Ben de farkında olmadım böyle bir şairin varlığından..Hatta o ömrünün bir kısmını, benim ömrümün de bir döneminde, yani aynı dönemde yaşamamıza rağmen ve bize daha ait olan Azerbaycan Türklerinden bir şair olmasına rağmen hiç farkında bile olmadım..Körlük böyle bir şey herhalde...Başka kültürlere uzak durmamızın belki dillerini bilmememizle izahı bir dereceye kadar mümkün ama Azerbaycan Türkçesi de bizim öz Türkçemizden olmasına rağmen ona da mesafeli duruyoruz..Halbuki orada kültürümüzün bir parçası var..Nesimi'den Fuzuli'ye..Mirze Alekber Sabir'den Bahtiyar Vahapzade'ye...Ve sadece onlarla değil, Kırım Tatarcasına da, Özbek Türkçesine de çok uzağız..Halbuki o kadar güzellikleri var ki bu kardeşlerimizin..O kadar güzel yazarları, şairleri, sanatçıları, müzisyenleri vb.
Aylar önce bir sosyal paylaşım sitesinde gördüm ve etkilendim..Ne kadar içli bir şairmiş oysa Nusret Kesemenli..Ne kadar hisli söylemiş sözlerini..Keşke daha önce farkedebilseydim onu..Her şiiri birbirinden güzel..Herhalde çok az şair, bu kadar göz yaşlarına boğmuştur okuyucularını..Çünkü adına düzenlenmiş bir facebook sayfasında, yazarın bir bayan okuru, ağlamadığım hiçbir şiiri yok, diyordu..
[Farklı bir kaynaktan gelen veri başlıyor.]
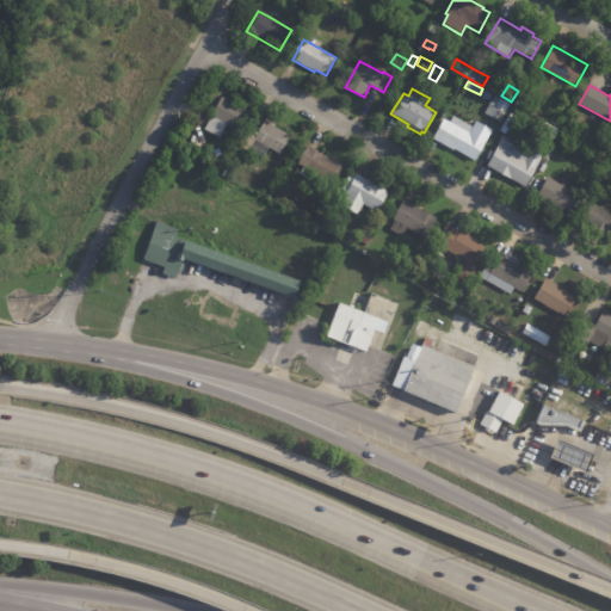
[(574,88),(580,92),(576,99),(571,96),(574,88)]
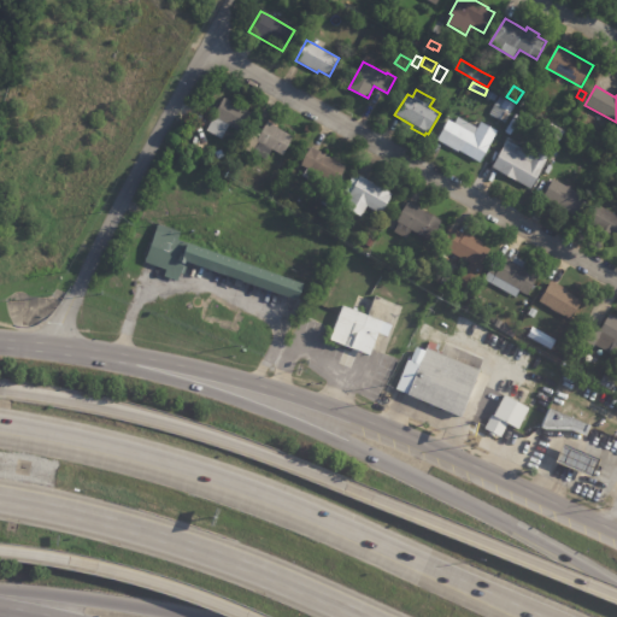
[(488,90),(498,97),(495,101),(486,97),(488,90)]
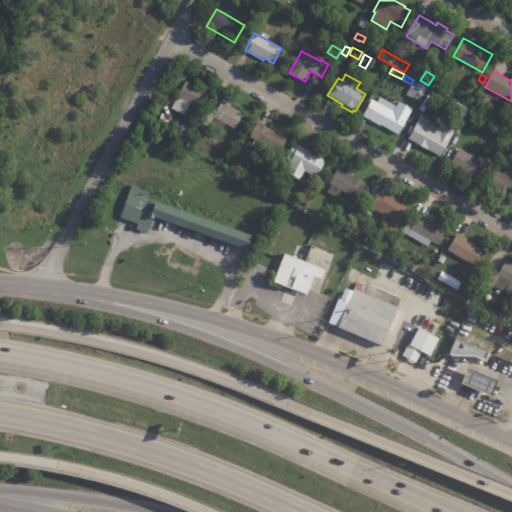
[(428,87),(420,103),(412,98),(411,100),(405,97),(415,80),(428,87)]
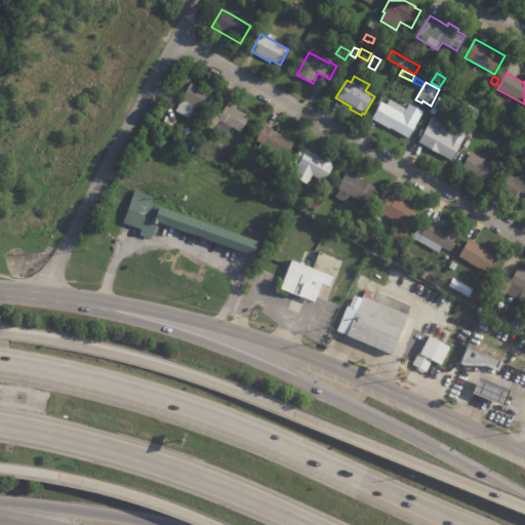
[(215,96),(206,114),(194,107),(188,118),(175,112),(191,83),(215,96)]
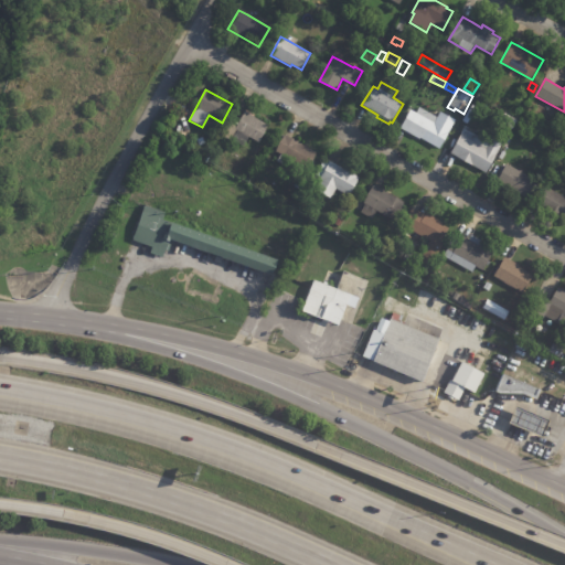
[(407,132),(401,128),(411,110),(416,113),(419,107),(436,117),(439,112),(456,120),(439,149),(420,138),(419,139),(407,132)]
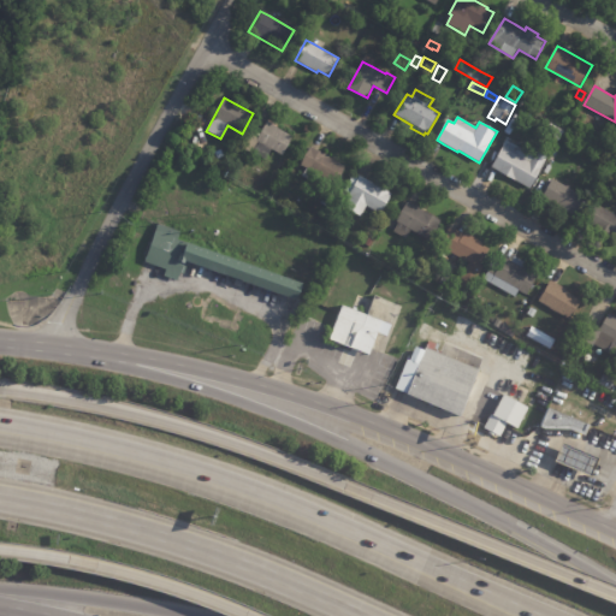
[(278,128),(294,137),(283,155),(272,149),(266,160),(243,147),(253,130),(261,135),(268,120),(279,126),(278,128)]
Bir hissin altında dövünür yürek
Seni düşünürüm senden habersiz
Keşke bileydim ki sende beni tek
Beni düşünürsün benden habersiz..
Bu büyük şairden habersiz yaşamak bir kayıp idiyse de geçte olsa farketmekte bir kazançtır...
Şair, 1946'da Azerbaycan-Kazak Rayonunda doğdu. Orta tahsilini Kazak rayonunda aldıktan sonra 1966'da Bakü'ye gelerek Azerbaycan Devlet Üniversitesinde gazetecilik okudu. İlk eseri Sevirsense 1971'de yayımlandı. 1978-1985 Azerbaycan Yazarlar Birliğinde danışman olarak çalıştı. Daha sonra bir film stüdyosunda redaktör olarak çalıştı. 2003 Yılında Bakü'de vefat etti. Şiirlerinde sevgi, gençlik, aşk, duygular, özlem ana temalardır.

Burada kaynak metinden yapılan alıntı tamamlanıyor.